In this work, we studied, the vibrational and the thermal properties of the Tl2O–TeO2, V2O5–TeO2 and Tl2O–V2O5–TeO2 glass-forming systems by means of Fourier Transform Infrared (FTIR) spectroscopy and Differential Scanning Calorimetry (DSC). Thermal properties, such as the glass transition temperature (Tg), thermal stability (S), and thermodynamic fragility (F), were determined and correlated with the structural characteristics of the glasses. The binary glass-forming system Tl2O–TeO2 exhibits the transformation of TeO4 trigonal bipyramids into TeO3 trigonal pyramid units due to the presence of Tl2O. The decreasing trend of Tg with Tl2O content, along with the increase of the thermodynamic fragility, indicates that the structure becomes less interconnected and floppier.

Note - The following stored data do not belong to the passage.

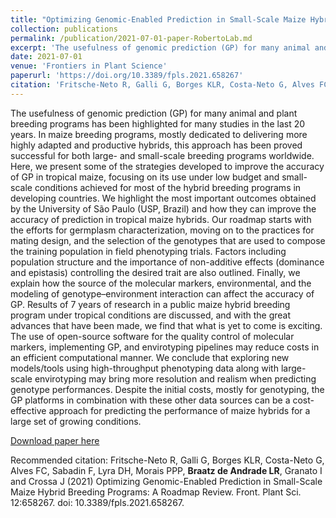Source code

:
 ```yaml
---
title: "Optimizing Genomic-Enabled Prediction in Small-Scale Maize Hybrid Breeding Programs: A Roadmap Review"
collection: publications
permalink: /publication/2021-07-01-paper-RobertoLab.md
excerpt: 'The usefulness of genomic prediction (GP) for many animal and plant breeding programs has been highlighted for many studies in the last 20 years. In maize breeding programs, mostly dedicated to delivering more highly adapted and productive hybrids, this approach has been proved successful for both large- and small-scale breeding programs worldwide. Here, we present some of the strategies developed to improve the accuracy of GP in tropical maize, focusing on its use under low budget and small-scale conditions achieved for most of the hybrid breeding programs in developing countries. We highlight the most important outcomes obtained by the University of São Paulo (USP, Brazil) and how they can improve the accuracy of prediction in tropical maize hybrids. Our roadmap starts with the efforts for germplasm characterization, moving on to the practices for mating design, and the selection of the genotypes that are used to compose the training population in field phenotyping trials. Factors including population structure and the importance of non-additive effects (dominance and epistasis) controlling the desired trait are also outlined. Finally, we explain how the source of the molecular markers, environmental, and the modeling of genotype–environment interaction can affect the accuracy of GP. Results of 7 years of research in a public maize hybrid breeding program under tropical conditions are discussed, and with the great advances that have been made, we find that what is yet to come is exciting. The use of open-source software for the quality control of molecular markers, implementing GP, and envirotyping pipelines may reduce costs in an efficient computational manner. We conclude that exploring new models/tools using high-throughput phenotyping data along with large-scale envirotyping may bring more resolution and realism when predicting genotype performances. Despite the initial costs, mostly for genotyping, the GP platforms in combination with these other data sources can be a cost-effective approach for predicting the performance of maize hybrids for a large set of growing conditions.'
date: 2021-07-01
venue: 'Frontiers in Plant Science'
paperurl: 'https://doi.org/10.3389/fpls.2021.658267'
citation: 'Fritsche-Neto R, Galli G, Borges KLR, Costa-Neto G, Alves FC, Sabadin F, Lyra DH, Morais PPP, Braatz de Andrade LR, Granato I and Crossa J (2021) Optimizing Genomic-Enabled Prediction in Small-Scale Maize Hybrid Breeding Programs: A Roadmap Review. Front. Plant Sci. 12:658267. doi: 10.3389/fpls.2021.658267'
---
```

The usefulness of genomic prediction (GP) for many animal and plant breeding programs has been highlighted for many studies in the last 20 years. In maize breeding programs, mostly dedicated to delivering more highly adapted and productive hybrids, this approach has been proved successful for both large- and small-scale breeding programs worldwide. Here, we present some of the strategies developed to improve the accuracy of GP in tropical maize, focusing on its use under low budget and small-scale conditions achieved for most of the hybrid breeding programs in developing countries. We highlight the most important outcomes obtained by the University of São Paulo (USP, Brazil) and how they can improve the accuracy of prediction in tropical maize hybrids. Our roadmap starts with the efforts for germplasm characterization, moving on to the practices for mating design, and the selection of the genotypes that are used to compose the training population in field phenotyping trials. Factors including population structure and the importance of non-additive effects (dominance and epistasis) controlling the desired trait are also outlined. Finally, we explain how the source of the molecular markers, environmental, and the modeling of genotype–environment interaction can affect the accuracy of GP. Results of 7 years of research in a public maize hybrid breeding program under tropical conditions are discussed, and with the great advances that have been made, we find that what is yet to come is exciting. The use of open-source software for the quality control of molecular markers, implementing GP, and envirotyping pipelines may reduce costs in an efficient computational manner. We conclude that exploring new models/tools using high-throughput phenotyping data along with large-scale envirotyping may bring more resolution and realism when predicting genotype performances. Despite the initial costs, mostly for genotyping, the GP platforms in combination with these other data sources can be a cost-effective approach for predicting the performance of maize hybrids for a large set of growing conditions.

[Download paper here](https://doi.org/10.3389/fpls.2021.658267)

Recommended citation: Fritsche-Neto R, Galli G, Borges KLR, Costa-Neto G, Alves FC, Sabadin F, Lyra DH, Morais PPP, **Braatz de Andrade LR**, Granato I and Crossa J (2021) Optimizing Genomic-Enabled Prediction in Small-Scale Maize Hybrid Breeding Programs: A Roadmap Review. Front. Plant Sci. 12:658267. doi: 10.3389/fpls.2021.658267.
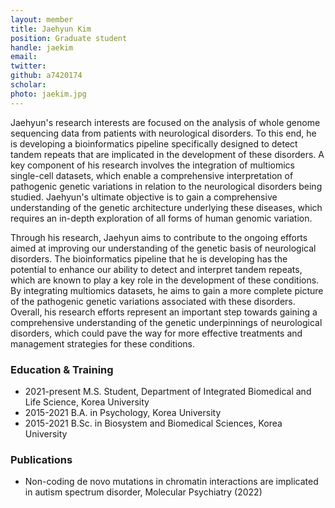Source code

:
 ```yaml
---
layout: member
title: Jaehyun Kim
position: Graduate student
handle: jaekim
email:
twitter:
github: a7420174
scholar: 
photo: jaekim.jpg
---
```


Jaehyun's research interests are focused on the analysis of whole genome sequencing data from patients with neurological disorders. To this end, he is developing a bioinformatics pipeline specifically designed to detect tandem repeats that are implicated in the development of these disorders. A key component of his research involves the integration of multiomics single-cell datasets, which enable a comprehensive interpretation of pathogenic genetic variations in relation to the neurological disorders being studied. Jaehyun's ultimate objective is to gain a comprehensive understanding of the genetic architecture underlying these diseases, which requires an in-depth exploration of all forms of human genomic variation.

Through his research, Jaehyun aims to contribute to the ongoing efforts aimed at improving our understanding of the genetic basis of neurological disorders. The bioinformatics pipeline that he is developing has the potential to enhance our ability to detect and interpret tandem repeats, which are known to play a key role in the development of these conditions. By integrating multiomics datasets, he aims to gain a more complete picture of the pathogenic genetic variations associated with these disorders. Overall, his research efforts represent an important step towards gaining a comprehensive understanding of the genetic underpinnings of neurological disorders, which could pave the way for more effective treatments and management strategies for these conditions.

### Education & Training
- 2021-present M.S. Student, Department of Integrated Biomedical and Life Science, Korea University
- 2015-2021 B.A. in Psychology, Korea University
- 2015-2021 B.Sc. in Biosystem and Biomedical Sciences, Korea University

### Publications
- Non-coding de novo mutations in chromatin interactions are implicated in autism spectrum disorder, Molecular Psychiatry (2022)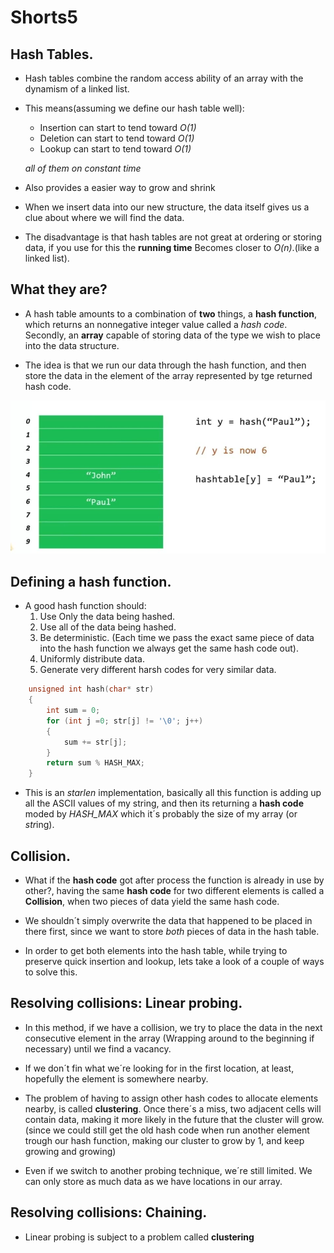 # Shorts5 
## Hash Tables.

* Hash tables combine the random access ability of an array with the dynamism of a linked list.

* This means(assuming we define our hash table well):
    * Insertion can start to tend toward *O(1)*
    * Deletion can start to tend toward *O(1)*
    * Lookup can start to tend toward *O(1)*
    
    *all of them on constant time*

* Also provides a easier way to grow and shrink

* When we insert data into our new structure, the data itself gives us a clue about where we will find the data.

* The disadvantage is that  hash tables are not great at ordering or storing data, if you use for this the **running time** Becomes closer to *O(n)*.(like a linked list).

## What they are?

* A hash table amounts to a combination of **two** things, a **hash function**, which returns an nonnegative integer value called a *hash code*. Secondly, an **array** capable of storing data of the type we wish to place into the data structure.

* The idea is that we run our data through the hash function, and then store the data in the element of the array represented by tge returned hash code.

![image11](a_hash_table.jpg)

## Defining a hash function.

* A good hash function should:
    1. Use Only the data being hashed.
    1. Use all of the data being hashed.
    1. Be deterministic. (Each time we pass the exact same piece of data into the hash function we always get the same hash code out).
    1. Uniformly distribute data.
    1. Generate very different harsh codes for very similar data.

```c
    unsigned int hash(char* str)
    {
        int sum = 0;
        for (int j =0; str[j] != '\0'; j++)
        {
            sum += str[j];
        }
        return sum % HASH_MAX;
    }
```
- This is an *starlen* implementation, basically all this function is adding up all the ASCII values of my string, and then its returning a **hash code** moded by *HASH_MAX* which it´s probably the size of my array (or *str*ing).


## Collision.

* What if the **hash code** got after process the function is already in use by other?, having the same **hash code** for two different elements is called a **Collision**, when two pieces of data yield the same hash code.

* We shouldn´t simply overwrite the data that happened to be placed in there first, since we want to store *both* pieces of data in the hash table.

* In order to get both elements into the hash table, while trying to preserve quick insertion and lookup, lets take a look of a couple of ways to solve this.

## Resolving collisions: Linear probing.

* In this method, if we have a collision, we try to place the data in the next consecutive element in the array (Wrapping around to the beginning if necessary) until we find a vacancy.

* If we don´t fin what we´re looking for in the first location, at least, hopefully the element is somewhere nearby.

* The problem of having to assign other hash codes to allocate elements nearby, is called **clustering**. Once there´s a miss, two adjacent cells will contain data, making it more likely in the future that the cluster will grow.(since we could still get the old hash code when run another element trough our hash function, making our cluster to grow by 1, and keep growing and growing)

* Even if we switch to another probing technique, we´re still limited. We can only store as much data as we have locations in our array.

## Resolving collisions: Chaining.

* Linear probing is subject to a problem called **clustering**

Concerning the V2O5–TeO2 glass system, we observed that V2O5 causes structural modifications in the TeO2 sub-network by changing the coordination number of Te atoms. Furthermore, the glass rigidity reduces as indicated by the glass transition temperature variation with composition. We also found that the 0.5V2O5–0.5TeO2 glass exhibits the highest resistance to thermal shocks and possesses the most rigid network. Concerning the structure of the ternary glass-forming Tl2O–TeO2–V2O5 system, the incorporation of Tl2O into the mixed vanadate–tellurite glasses decreases the glass transition temperature implying that Tl2O acts as a network modifier affecting the network's rigidity. The decreasing trend of the thermodynamic fragility indicates that the glass network becomes more rigid. Finally, the significantly high values of thermal stability reveal that the ternary glass-forming system can be considered as a glass with superior resistance against thermal shocks making it an ideal candidate for relevant technological applications. [ABSTRACT FROM AUTHOR]